Tuesday, 25 May 2010

It is not the strongest of the species that survives, nor the most intelligent that survives. It is the one that is the most adaptable to change.

Charles Darwin.
This quote summarise sadly our current situation at work. At a time when we would have to change our consuming habit or we will disappear at a relatively short term, the reluctance to changes is never been so strong. C. Darwin did not invent a new concept with this sentence; he just described a fixed law of the Nature. And it applies to anything on the surface of the Earth. If something does not work on a long term basis, it would have to change or be changed or die. The problem with people is that they are conservative, too conservative. We do have a linear conception of our environment. Things are like this today, they will remain the same tomorrow. Since I'm working for money, I've alternated periods of work and periods of unemployment. The ability to adapt myself to an new working environment each time I did get back to work helped me to develop a great capacity to deal with Change. Last year I was unemployed (again), but not scared at all. I think I'm far away of being able to understand people who fight for their job. If your position is withdrawn then you'll find another job, this is it. This reminds me the Theory of Chaos, nicely described by Michael Crichton in his novel Jurasic Park (the book, not the movie who is cr#p comparing to the book): any state of equilibrium cannot persist indefinitely. There was only a only series of states of equilibrium punctuated by periods of chaos. For anyone, chaos is a transition stage like the time between two jobs. The most you can adapt your behaviour during a period chaos, the highest are your chances to survive. And so is personal employment.
Nature's laws govern everything that is on the surface of Earth. Nothing is out of scope of it. Learning knowing them helped me to cope with them, even taking advantage of the situations that it generates. Being prepared, because those laws never changed it makes them so predictable.

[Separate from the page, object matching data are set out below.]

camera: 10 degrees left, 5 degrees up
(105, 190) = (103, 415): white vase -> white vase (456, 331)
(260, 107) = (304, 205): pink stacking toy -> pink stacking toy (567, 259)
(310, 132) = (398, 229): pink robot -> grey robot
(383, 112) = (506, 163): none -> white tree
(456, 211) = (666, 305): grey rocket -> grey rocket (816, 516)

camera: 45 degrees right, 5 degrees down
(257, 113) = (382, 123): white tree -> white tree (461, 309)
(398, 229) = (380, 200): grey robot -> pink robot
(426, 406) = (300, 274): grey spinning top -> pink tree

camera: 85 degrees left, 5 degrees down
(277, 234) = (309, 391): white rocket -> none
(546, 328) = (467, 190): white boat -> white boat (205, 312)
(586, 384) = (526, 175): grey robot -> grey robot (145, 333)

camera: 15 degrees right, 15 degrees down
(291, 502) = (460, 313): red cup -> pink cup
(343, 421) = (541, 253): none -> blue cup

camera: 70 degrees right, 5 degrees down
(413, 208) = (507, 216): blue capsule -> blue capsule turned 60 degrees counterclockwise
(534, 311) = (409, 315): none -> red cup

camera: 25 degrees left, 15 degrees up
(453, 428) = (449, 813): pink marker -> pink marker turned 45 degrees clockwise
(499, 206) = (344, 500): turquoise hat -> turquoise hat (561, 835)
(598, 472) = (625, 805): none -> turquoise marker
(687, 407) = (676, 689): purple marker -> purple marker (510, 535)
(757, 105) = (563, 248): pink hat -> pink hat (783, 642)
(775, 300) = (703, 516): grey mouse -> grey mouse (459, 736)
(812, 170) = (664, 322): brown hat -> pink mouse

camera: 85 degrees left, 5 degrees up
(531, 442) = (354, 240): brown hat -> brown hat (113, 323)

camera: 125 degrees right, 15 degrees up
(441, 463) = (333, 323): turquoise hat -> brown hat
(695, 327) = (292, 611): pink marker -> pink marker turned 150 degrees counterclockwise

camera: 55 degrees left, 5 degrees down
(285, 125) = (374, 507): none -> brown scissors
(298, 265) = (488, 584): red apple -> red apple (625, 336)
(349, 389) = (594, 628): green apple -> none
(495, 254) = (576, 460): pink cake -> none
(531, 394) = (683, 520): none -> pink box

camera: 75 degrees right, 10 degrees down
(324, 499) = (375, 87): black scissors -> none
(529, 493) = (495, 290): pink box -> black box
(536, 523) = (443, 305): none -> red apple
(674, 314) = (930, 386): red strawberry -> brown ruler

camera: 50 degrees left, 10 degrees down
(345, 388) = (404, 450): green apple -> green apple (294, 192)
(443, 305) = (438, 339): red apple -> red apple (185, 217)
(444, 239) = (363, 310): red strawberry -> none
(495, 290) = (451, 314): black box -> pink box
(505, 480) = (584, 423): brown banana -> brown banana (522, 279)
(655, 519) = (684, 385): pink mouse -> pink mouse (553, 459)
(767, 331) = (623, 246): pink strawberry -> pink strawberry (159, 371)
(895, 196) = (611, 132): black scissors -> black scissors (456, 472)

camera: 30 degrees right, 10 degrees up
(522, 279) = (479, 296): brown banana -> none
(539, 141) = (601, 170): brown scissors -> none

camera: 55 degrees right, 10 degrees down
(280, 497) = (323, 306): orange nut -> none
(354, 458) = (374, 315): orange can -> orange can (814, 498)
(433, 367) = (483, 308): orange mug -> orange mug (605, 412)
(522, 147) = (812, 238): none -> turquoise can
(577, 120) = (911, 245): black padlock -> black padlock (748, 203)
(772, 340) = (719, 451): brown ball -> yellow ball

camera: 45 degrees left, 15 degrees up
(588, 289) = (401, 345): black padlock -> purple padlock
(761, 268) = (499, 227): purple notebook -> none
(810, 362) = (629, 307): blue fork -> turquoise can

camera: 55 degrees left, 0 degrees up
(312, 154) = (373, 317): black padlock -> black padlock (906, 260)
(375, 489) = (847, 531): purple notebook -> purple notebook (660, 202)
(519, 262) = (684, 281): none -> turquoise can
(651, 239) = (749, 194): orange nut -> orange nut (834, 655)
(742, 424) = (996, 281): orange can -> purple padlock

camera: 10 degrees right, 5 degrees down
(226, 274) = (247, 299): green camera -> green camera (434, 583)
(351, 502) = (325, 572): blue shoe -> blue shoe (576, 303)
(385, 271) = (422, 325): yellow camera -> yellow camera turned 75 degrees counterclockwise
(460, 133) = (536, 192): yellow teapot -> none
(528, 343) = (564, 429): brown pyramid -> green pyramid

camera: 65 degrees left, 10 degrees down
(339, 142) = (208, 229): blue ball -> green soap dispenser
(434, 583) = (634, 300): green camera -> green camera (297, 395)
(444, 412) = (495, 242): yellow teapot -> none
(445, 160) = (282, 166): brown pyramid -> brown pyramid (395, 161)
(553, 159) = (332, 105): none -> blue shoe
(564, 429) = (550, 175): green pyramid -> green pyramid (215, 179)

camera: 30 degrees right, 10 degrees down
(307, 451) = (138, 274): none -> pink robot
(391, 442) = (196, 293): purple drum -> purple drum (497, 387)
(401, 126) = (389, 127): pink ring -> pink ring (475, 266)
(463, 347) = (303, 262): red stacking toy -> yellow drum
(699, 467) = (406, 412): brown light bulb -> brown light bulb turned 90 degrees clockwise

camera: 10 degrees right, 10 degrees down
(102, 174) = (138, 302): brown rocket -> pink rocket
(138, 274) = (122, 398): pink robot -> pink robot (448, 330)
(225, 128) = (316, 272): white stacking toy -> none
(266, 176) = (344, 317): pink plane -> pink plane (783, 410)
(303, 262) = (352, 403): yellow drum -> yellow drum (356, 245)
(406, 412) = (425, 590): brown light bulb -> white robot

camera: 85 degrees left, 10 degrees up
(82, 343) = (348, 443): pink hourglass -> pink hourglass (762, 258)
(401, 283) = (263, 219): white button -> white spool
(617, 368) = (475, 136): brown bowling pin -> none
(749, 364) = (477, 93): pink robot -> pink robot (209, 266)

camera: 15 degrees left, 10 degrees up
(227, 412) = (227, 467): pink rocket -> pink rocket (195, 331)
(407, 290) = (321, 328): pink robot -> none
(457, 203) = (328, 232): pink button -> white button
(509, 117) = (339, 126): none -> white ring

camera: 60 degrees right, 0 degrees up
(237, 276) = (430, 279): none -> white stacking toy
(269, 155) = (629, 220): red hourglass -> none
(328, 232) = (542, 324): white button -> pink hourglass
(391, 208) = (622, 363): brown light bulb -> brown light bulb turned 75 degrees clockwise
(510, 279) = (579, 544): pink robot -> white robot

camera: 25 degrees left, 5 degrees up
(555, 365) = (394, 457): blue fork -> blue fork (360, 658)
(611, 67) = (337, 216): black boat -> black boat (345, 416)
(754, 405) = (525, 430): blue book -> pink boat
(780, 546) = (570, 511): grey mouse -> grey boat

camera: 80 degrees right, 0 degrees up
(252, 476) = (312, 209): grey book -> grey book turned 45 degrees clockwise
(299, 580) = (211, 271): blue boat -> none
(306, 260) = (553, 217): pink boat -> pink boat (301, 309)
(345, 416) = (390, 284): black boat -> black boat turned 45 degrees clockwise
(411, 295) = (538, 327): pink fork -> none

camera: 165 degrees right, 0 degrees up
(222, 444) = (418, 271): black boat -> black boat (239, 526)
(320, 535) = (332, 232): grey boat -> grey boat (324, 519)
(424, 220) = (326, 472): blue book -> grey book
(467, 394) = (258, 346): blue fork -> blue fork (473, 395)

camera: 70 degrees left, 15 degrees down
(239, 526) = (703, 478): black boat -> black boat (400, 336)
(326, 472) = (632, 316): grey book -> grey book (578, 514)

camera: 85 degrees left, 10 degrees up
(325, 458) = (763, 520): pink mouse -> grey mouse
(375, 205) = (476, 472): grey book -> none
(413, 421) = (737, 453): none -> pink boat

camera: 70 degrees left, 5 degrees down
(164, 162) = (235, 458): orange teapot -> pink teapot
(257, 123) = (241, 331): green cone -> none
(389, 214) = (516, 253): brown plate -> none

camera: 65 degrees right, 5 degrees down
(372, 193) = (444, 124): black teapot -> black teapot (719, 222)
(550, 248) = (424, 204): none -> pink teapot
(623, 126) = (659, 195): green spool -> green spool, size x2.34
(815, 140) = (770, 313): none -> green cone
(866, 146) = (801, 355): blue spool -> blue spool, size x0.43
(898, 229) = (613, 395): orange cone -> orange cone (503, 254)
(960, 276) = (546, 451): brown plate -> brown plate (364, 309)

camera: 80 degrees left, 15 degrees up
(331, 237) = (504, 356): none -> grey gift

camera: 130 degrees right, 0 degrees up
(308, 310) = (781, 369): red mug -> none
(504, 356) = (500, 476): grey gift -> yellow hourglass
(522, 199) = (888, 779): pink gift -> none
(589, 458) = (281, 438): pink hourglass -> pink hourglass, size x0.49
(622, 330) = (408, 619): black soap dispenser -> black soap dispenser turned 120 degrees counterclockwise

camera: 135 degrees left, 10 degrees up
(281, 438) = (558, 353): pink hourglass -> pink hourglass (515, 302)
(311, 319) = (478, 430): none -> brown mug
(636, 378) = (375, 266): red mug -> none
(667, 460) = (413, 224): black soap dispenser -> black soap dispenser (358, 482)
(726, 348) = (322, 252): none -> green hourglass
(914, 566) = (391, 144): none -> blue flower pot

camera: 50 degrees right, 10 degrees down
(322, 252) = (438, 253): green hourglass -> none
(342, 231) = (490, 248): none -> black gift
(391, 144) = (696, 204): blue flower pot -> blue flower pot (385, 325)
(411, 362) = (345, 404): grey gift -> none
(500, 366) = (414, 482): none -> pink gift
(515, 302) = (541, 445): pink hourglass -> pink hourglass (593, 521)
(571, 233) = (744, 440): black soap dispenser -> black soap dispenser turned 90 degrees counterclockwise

Any fool can make things bigger, more complex, and more violent. It takes a touch of genius-and a lot of courage-to move in the opposite direction.

This quote of Albert Einstein does summarize quite well my career up to now. Since I've officially started to work in 1998, I've mainly worked as temporary of contractor. I've experimented more than a dozen of different working environment in different sectors (petrochemicals, financial services, telecoms, manufacturing, ...) all in the Finance department.
Finance department is the only one where you can monitor the entire company's activity. But it is also anus industria: all the issues eventually end up in the Finance department. At this level, you are in front line to evaluate the impact of the decisions made in the company, and get very frustrated about them! As temporary staff member, I've experienced many crisis situations: I was always called once the saturation point has been reached for a while. You know, this kind of situations where people are struggling so much with their daily tasks that they cannot even cope with the standard thing, so much overwhelmed than they finally realize they need an extra staff, at least temporary one, the time things are cooling down. This department is the worse regarding that: as it is a non-value added department, generating no direct cash for the company, the increase of the headcount is just considered as an unnecessary increase of dead costs.
That's incredible the kind of unefficient decision people can take when they start to deal with any plan for cost reduction. So many experienced people fired for young beginners, in the name of Cost Saving. The concept of "hidden costs" is totally ignored by so many managers. I've seen some key operational position with turnovers over 400% per year just because they had decided a salary cap at those positions. The saving was obvious, but the hidden cost was scarrying: on month training per person by four different person at a position plus hiring costs and plus he time spend downstream to search and correct the errors made by the beginners. That's the current trend now: what can be counted exists and has to be reduced, what we can't count doesn't exist (otherwise we would be able to count it).
In all position I've worked before, I've witnessed situations where people tried to make more efficient,cost effective and easyer to use, but eventally made them more heavy than ever. Few people did really reach their target in that case. Each time I encounter one of them, I really did enjoy working with them. The problem is that the biggest the company is, the less you've got them, because it requires more energy and courage to have thing done efficiently. The more people involved in the change, the more negative reactions you'll get and the more time you'll spend to sell you idea.